Let p(x) be the polynomial (1 - x)^a (1 - x²)^b (1 - x³)^c ... (1 - x³²)^k, where a, b, ..., k are integers. When expanded in powers of x, the coefficient of x¹ is -2 and the coefficients of x², x³, ... , x³² are all zero. Find k.

Solution

Answer: 2²⁷ - 2¹¹.

We have p(x) = 1 - 2x + O(x³³). Hence p(-x) = 1 + 2x + O(x³³). Multiplying p(x)p(-x) = 1 - 2²x² + O(x³³). Now p(x) p(-x) cannot have any odd terms, so we can write it as a polynomial in x², q(x²). Hence q(x²) = 1 - 2²x² + O(x³⁴). Similarly, r(x⁴) = q(x²) q(-x²) = 1 - 2⁴x⁴ + O(x³⁶), s(x⁸) = r(x⁴) r(-x⁴) = 1 - 2⁸x⁸ + O(x⁴⁰), and t(x¹⁶) = 1 - 2¹⁶x¹⁶ + O(x⁴⁸).
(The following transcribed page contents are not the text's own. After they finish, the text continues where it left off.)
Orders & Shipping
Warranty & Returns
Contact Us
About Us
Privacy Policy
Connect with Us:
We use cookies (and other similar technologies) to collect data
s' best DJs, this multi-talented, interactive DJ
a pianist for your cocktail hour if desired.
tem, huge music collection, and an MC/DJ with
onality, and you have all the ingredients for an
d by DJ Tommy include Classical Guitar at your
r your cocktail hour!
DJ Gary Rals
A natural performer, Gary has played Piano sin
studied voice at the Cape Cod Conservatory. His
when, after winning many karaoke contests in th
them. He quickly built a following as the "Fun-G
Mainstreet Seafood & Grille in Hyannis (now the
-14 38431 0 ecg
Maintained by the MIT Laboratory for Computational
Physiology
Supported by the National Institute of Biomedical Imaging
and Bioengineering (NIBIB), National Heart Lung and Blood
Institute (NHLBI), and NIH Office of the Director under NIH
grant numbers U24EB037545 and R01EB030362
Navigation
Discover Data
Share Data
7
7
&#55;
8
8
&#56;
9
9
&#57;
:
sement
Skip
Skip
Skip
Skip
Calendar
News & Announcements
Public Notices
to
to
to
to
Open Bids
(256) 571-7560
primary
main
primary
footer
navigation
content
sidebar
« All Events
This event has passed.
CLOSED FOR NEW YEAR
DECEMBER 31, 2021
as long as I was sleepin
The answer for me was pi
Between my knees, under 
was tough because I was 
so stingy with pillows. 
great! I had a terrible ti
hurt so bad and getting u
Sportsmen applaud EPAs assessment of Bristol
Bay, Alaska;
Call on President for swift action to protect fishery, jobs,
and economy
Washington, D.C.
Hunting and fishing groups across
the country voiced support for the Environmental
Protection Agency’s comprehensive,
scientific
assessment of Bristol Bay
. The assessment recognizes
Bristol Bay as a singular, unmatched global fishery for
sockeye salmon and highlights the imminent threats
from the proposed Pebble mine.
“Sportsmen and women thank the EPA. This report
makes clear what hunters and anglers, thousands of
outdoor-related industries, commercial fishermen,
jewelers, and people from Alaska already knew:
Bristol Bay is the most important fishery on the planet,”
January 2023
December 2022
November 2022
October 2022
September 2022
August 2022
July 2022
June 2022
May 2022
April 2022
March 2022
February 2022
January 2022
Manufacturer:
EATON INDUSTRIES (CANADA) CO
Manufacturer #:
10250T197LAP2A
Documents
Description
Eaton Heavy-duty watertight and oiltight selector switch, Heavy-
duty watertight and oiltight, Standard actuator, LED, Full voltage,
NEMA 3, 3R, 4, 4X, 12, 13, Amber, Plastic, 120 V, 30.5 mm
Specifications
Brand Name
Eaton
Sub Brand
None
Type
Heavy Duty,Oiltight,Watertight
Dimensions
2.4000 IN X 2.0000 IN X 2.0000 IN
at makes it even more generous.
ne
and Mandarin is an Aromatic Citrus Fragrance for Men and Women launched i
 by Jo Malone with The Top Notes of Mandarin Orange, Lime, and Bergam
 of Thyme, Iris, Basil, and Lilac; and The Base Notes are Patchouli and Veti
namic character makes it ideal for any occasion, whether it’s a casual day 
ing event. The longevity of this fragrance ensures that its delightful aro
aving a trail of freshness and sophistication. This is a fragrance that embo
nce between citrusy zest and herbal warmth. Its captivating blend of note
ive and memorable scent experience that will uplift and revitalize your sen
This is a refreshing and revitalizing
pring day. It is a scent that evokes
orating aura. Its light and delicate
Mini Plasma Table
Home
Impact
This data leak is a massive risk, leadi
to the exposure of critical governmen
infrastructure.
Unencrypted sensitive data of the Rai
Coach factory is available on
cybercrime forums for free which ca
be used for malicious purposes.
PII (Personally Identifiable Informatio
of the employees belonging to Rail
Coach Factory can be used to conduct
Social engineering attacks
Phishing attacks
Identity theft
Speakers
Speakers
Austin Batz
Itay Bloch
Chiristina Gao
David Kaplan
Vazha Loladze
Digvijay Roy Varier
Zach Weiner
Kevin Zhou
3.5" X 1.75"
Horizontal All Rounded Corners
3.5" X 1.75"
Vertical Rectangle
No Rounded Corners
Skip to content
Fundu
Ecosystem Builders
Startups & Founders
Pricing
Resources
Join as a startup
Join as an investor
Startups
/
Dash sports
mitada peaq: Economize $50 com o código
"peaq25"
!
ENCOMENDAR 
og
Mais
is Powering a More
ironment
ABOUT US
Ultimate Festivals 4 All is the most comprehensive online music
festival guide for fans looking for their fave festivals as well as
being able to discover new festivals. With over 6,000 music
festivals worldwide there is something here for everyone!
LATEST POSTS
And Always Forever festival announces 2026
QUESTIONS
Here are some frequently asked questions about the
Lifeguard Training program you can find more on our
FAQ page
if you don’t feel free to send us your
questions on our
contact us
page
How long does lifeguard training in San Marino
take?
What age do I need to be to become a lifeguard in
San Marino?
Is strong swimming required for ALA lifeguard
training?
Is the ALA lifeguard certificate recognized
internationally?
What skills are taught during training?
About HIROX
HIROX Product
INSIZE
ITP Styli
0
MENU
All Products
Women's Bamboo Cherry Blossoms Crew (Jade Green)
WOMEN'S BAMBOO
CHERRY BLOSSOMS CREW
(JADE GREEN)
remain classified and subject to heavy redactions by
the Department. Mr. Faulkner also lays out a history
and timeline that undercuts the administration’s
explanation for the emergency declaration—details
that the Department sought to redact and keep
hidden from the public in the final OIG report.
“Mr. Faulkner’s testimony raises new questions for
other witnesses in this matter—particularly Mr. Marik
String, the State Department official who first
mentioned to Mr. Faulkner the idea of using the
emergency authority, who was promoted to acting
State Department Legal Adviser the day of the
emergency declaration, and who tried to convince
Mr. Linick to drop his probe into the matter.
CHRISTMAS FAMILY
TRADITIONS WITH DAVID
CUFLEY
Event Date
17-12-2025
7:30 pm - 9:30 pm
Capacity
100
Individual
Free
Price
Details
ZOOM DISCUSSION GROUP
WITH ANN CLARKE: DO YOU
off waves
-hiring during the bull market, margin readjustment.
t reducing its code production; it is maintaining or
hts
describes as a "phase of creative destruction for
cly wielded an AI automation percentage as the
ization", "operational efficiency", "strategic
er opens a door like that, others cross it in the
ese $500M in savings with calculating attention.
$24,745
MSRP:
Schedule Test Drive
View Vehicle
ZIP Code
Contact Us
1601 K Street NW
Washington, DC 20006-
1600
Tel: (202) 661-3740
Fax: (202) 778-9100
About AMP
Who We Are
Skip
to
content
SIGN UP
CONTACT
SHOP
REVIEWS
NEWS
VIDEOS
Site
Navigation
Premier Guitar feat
Now go back to the definition of p(x). When we take p(x) p(-x), the term (1 - x)^a becomes (1 - x²)^a. All the even terms just double their exponent, so (1 - x²)^b becomes (1 - x²)^2b, (1 - x⁴)^d becomes (1 - x⁴)^2d and so on. The odd terms all keep the same exponent, so (1 - x³)^c becomes (1 - x⁶)^c and so on. Thus we get t(x¹⁶) = (1 - x¹⁶)ⁿ(1 - x³²)^16k ... . The first exponent is a sum of several exponents from p(x), but the details are unimportant. We know that t(x¹⁶) = 1 - 2¹⁶x¹⁶ + O(x⁴⁸). The x¹⁶ term can only come from (1 - x¹⁶)ⁿ, so n = 2¹⁶. Now there is no x³² term, so putting N = 2¹⁶ we have NC2 = 16k, were NC2 is the binomial coefficient N(N -1)/2 = 2³¹ - 2¹⁵. Hence k = 2²⁷ - 2¹¹.